Im Bezirk Weiz darf immer noch Vollbeschäftigung vermerkt werden. Das hat allerhand Quellen. Aber eine sehr exponierte ist die Industrie.

Das hat vor allem im Raum zwischen Weiz und Gleisdorf für eine feine Konjunktur gesorgt.

Doch das Projekt „Erlebniswelt Wirtschaft“ verbindet ganz unterschiedliche Branchen quer durch die Steiermark und gibt interessierten Menschen die Gelegenheit, aufschlußreiche Blicke hinter die Kulissen dieser Firmen zu werfen.

Was man früher sporadisch erleben konnte, wo es allenfalls einen „Tag der offenen Tür“ gab, kann man jetzt eine neue Art von Zugang kennenlernen. Dazu fand nun eine exemplarische Führung durch Gleisdorfs Binder +Co statt, zu der sich auch Wirtschaftslandesrat Christian Buchmann und Bezirkshauptmann Rüdiger Taus einfanden.

An mehreren Stationen im Betrieb wurde durch Kommentare einer Führerin und durch Multimedia-Angebote genau erläutert, was hier geschieht und wie es nach außen getragen wird.

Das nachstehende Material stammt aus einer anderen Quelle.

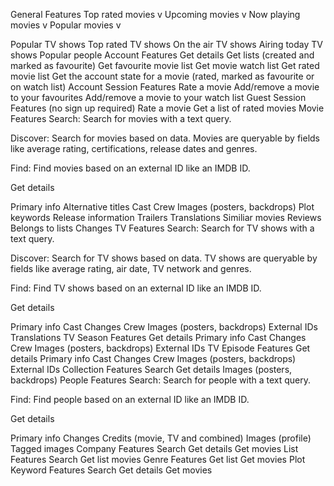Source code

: General Features 
Top rated movies v
Upcoming movies v
Now playing movies v
Popular movies v

Popular TV shows
Top rated TV shows
On the air TV shows
Airing today TV shows
Popular people
Account Features
Get details
Get lists (created and marked as favourite)
Get favourite movie list
Get movie watch list
Get rated movie list
Get the account state for a movie (rated, marked as favourite or on watch list)
Account Session Features
Rate a movie
Add/remove a movie to your favourites
Add/remove a movie to your watch list
Guest Session Features (no sign up required)
Rate a movie
Get a list of rated movies
Movie Features
Search: Search for movies with a text query.

Discover: Search for movies based on data. Movies are queryable by fields like average rating, certifications, release dates and genres.

Find: Find movies based on an external ID like an IMDB ID.

Get details

Primary info
Alternative titles
Cast
Crew
Images (posters, backdrops)
Plot keywords
Release information
Trailers
Translations
Similiar movies
Reviews
Belongs to lists
Changes
TV Features
Search: Search for TV shows with a text query.

Discover: Search for TV shows based on data. TV shows are queryable by fields like average rating, air date, TV network and genres.

Find: Find TV shows based on an external ID like an IMDB ID.

Get details

Primary info
Cast
Changes
Crew
Images (posters, backdrops)
External IDs
Translations
TV Season Features
Get details
Primary info
Cast
Changes
Crew
Images (posters, backdrops)
External IDs
TV Episode Features
Get details
Primary info
Cast
Changes
Crew
Images (posters, backdrops)
External IDs
Collection Features
Search
Get details
Images (posters, backdrops)
People Features
Search: Search for people with a text query.

Find: Find people based on an external ID like an IMDB ID.

Get details

Primary info
Changes
Credits (movie, TV and combined)
Images (profile)
Tagged images
Company Features
Search
Get details
Get movies
List Features
Search
Get list movies
Genre Features
Get list
Get movies
Plot Keyword Features
Search
Get details
Get movies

Es ging um die nachvollziehbare Darstellung der internen Vorgänge und welche Rolle die Produkte draußen in der Welt spielen. Etwa Industrie-Siebe oder verschiedene High Tech-Komponenten einer Mülltrennungsanlage.

Landesrat Buchmann betonte: „Jeder zweite Arbeitsplatz in der Steiermark hängt direkt oder indirekt mit dem geschäftlichen Erfolg im Ausland zusammen.“ Das macht deutlich, welche Rolle derartige Betriebe bei uns wirtschaftlich spielen, wenn sie etwa, wie Hausherr Karl Grabner erläuterte, ihre Erzeugnisse zu rund 80 Prozent exportieren.

Das mag auch deutlich machen, daß wir die überschaubaren und geschützten Räume einer rein „nationalen Wirtschaft“ schon lange verlassen haben. Wir sind längst Teil viel größerer Kräftespiele.

Die kontrastreichen „Erlebniswelt Wirtschaft“-Touren sollen übrigens auch unseren Jugendlichen Anregungen für ihre Berufswahl bieten. Erstens zeigt sich, welche Branchenvielfalt in der Steiermark verfügbar und präsent ist, zweitens bekommt man konkrete Eindrücke, welche Jobs es da gibt. Lebensmittel, Logistik, High Tech, Holz und Baustoffe, die Bandbreite ist weitreichend.

Über dieses und ähnliche Vorhaben soll übrigens auch die Kreativwirtschaft mit der klassischen Wirtschaft verbunden werden, um die Talente der einheimischen Menschen international stärker zur Wirkung bringen zu können.

Gleisdorfs Bürgermeister Christoph Stark darf sich außerdem darüber freuen, daß Binder +Co nun rund acht Millionen Euro investieren wird, um am Rande der Stadt ein Logistikzentrum für den gesamten Konzern zu bauen. Binder +Co hat hier zwar seinen Stammsitz, ist aber über andere Teilbereiche weltweit tätig. Karl Grabner: „Demnächst gibt es auch Binder +Co China“.

Bürgermeister Stark erinnert daran: „Wir beziehen rund ein Viertel unserer Kommunalsteuern von der Industrie.“ Sieht man sich die Kleinregion genauer an und fragt nach Branchenschwerpunkten, erstaunt es durchaus, daß diese Stadt nicht bloß „bürgerliche“ Einkaufsstadt ist, sondern auch Agrarstandort und Industriezentrum.

Quelle: Woche Gleisdorf, 17.10.2012

Wirtschaftslandesrat Christian Buchmann (links) ließ sich das Haus zeigen und überbracht Vorstand Karl Grabner die Ernennung zum „Green Tech Valley Botschafter“.